FILE PHOTO: Activist Greta Thunberg sits aboard the aid ship Madleen, which left the Italian port of Catania on June 1 to travel to Gaza to deliver humanitarian aid, in this picture released on June 2, 2025 on social media. Photo: Freedom Flotilla Coalition/via REUTERS/File Photo
Israeli Defense Minister Israel Katz told the military on Sunday to stop a charity boat carrying activists including Sweden’s Greta Thunberg who are planning to defy an Israeli blockade and reach Gaza.
Operated by the pro-Palestinian Freedom Flotilla Coalition (FFC), the British-flagged Madleen yacht set sail from Sicily on June 6 and is currently off the Egyptian coast, heading slowly towards the Gaza Strip, which is besieged by Israel.
“I instructed the IDF to act so that the Madleen .. does not reach Gaza,” Katz said in a statement.
“To the antisemitic Greta and her Hamas-propaganda-spouting friends, I say clearly: You’d better turn back, because you will not reach Gaza.”
Climate activist Thunberg said she joined the Madleen crew to “challenge Israel’s illegal siege and escalating war crimes” in Gaza and highlight the urgent need for humanitarian aid.
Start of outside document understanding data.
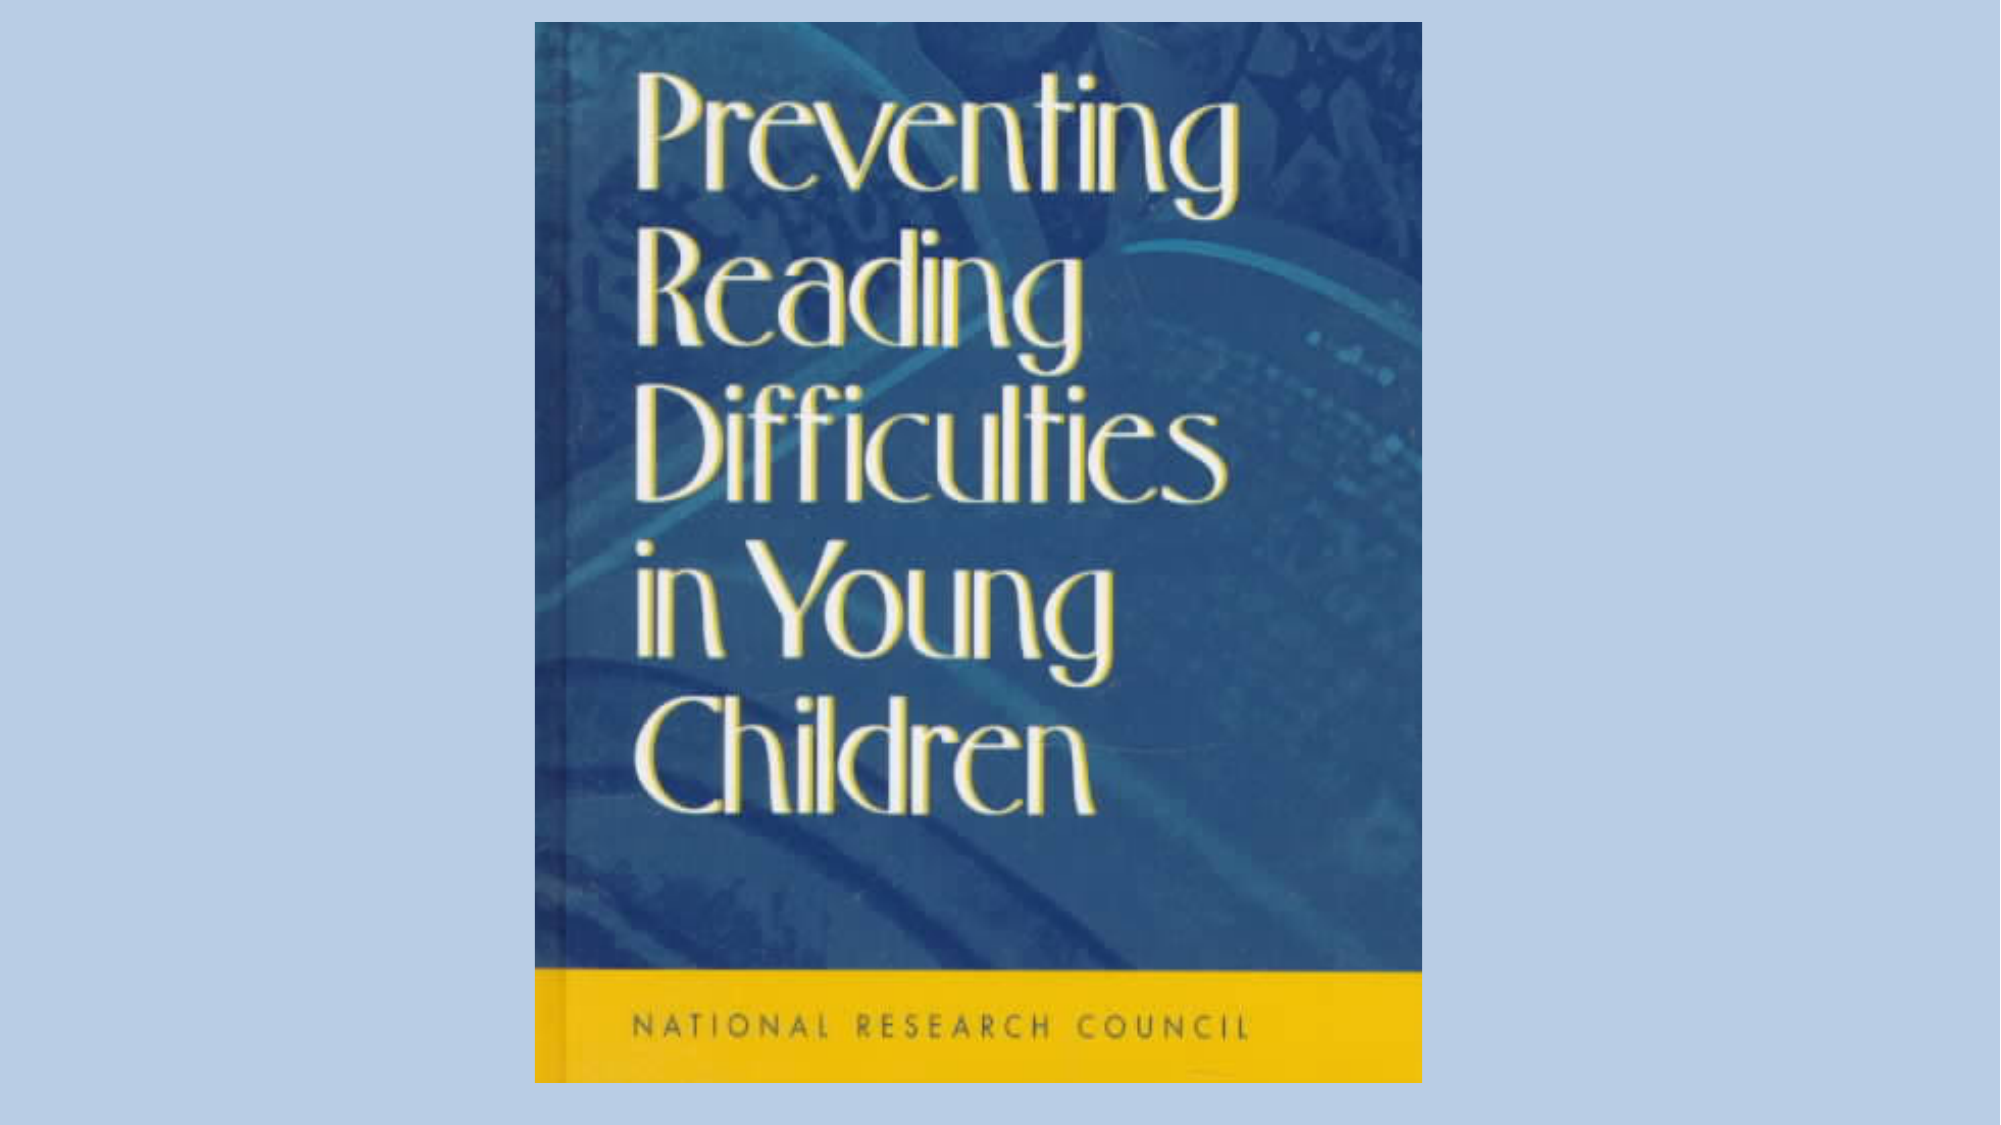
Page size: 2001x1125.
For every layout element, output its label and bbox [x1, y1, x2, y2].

list [534, 22, 1423, 1084]
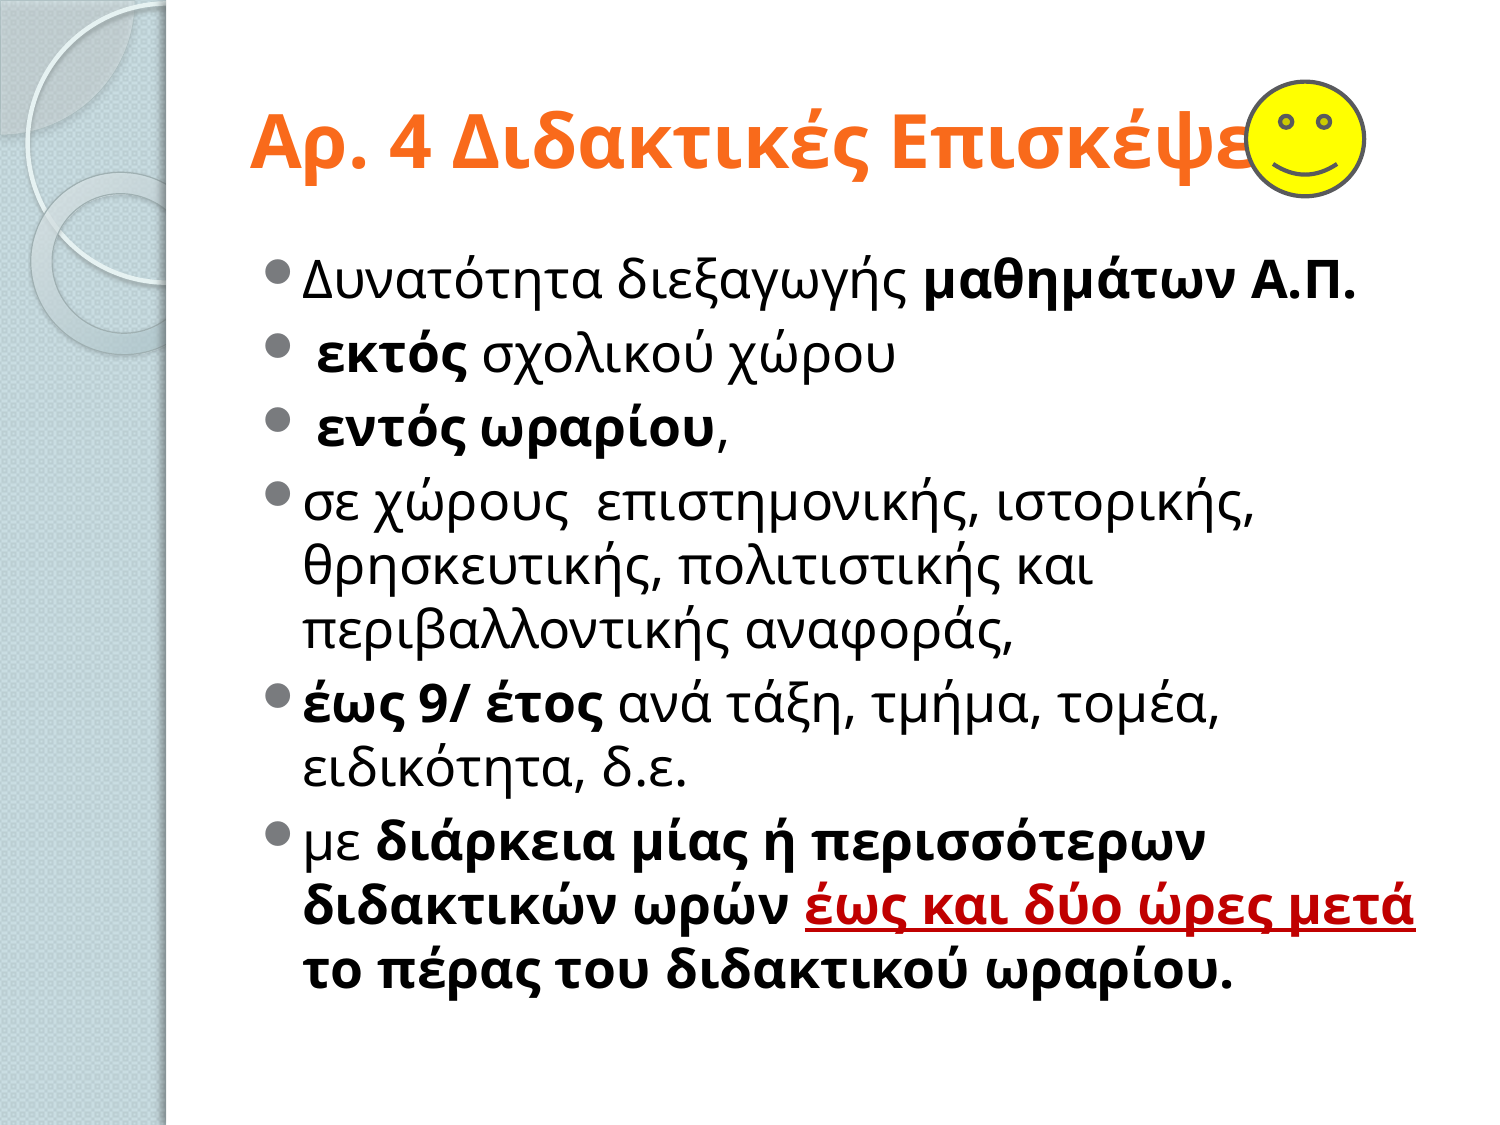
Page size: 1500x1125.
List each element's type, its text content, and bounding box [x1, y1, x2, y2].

list Δυνατότητα διεξαγωγής μαθημάτων Α.Π. εκτός σχολικού χώρου εντός ωραρίου, σε χώρους επιστημονικής, ιστορικής, θρησκευτικής, πολιτιστικής και περιβαλλοντικής αναφοράς, έως 9/ έτος ανά τάξη, τμήμα, τομέα, ειδικότητα, δ.ε. με διάρκεια μίας ή περισσότερων διδακτικών ωρών έως και δύο ώρες μετά το πέρας του διδακτικού ωραρίου. [235, 237, 1466, 1025]
title Αρ. 4 Διδακτικές Επισκέψεις [235, 45, 1466, 233]
text_box [1243, 79, 1367, 199]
She has rejected previous Israeli accusations of antisemitism.
Israel went to war with Hamas in October 2023 after the Islamist terrorists launched a surprise attack on southern Israel, killing more 1,200 people and taking 251 hostages back to the enclave.
Katz said the blockade was essential to Israel’s national security as it seeks to eliminate Hamas.
“The State of Israel will not allow anyone to break the naval blockade on Gaza, whose primary purpose is to prevent the transfer of weapons to Hamas,” he said.
The Madleen is carrying a symbolic quantity of aid, including rice and baby formula, the FFC has said.
FFC press officer Hay Sha Wiya said on Sunday the boat was currently some 160 nautical miles (296 km) from Gaza. “We are preparing for the possibility of interception,” she said.
Besides Thunberg, there are 11 other crew members aboard, including Rima Hassan, a French member of the European Parliament.
Israeli media have reported that the military plans to intercept the yacht before it reaches Gaza and escort it to the Israeli port of Ashdod. The crew would then be deported.
In 2010, Israeli commandos killed 10 people when they boarded a Turkish ship, the Mavi Marmara, that was leading a small flotilla towards Gaza.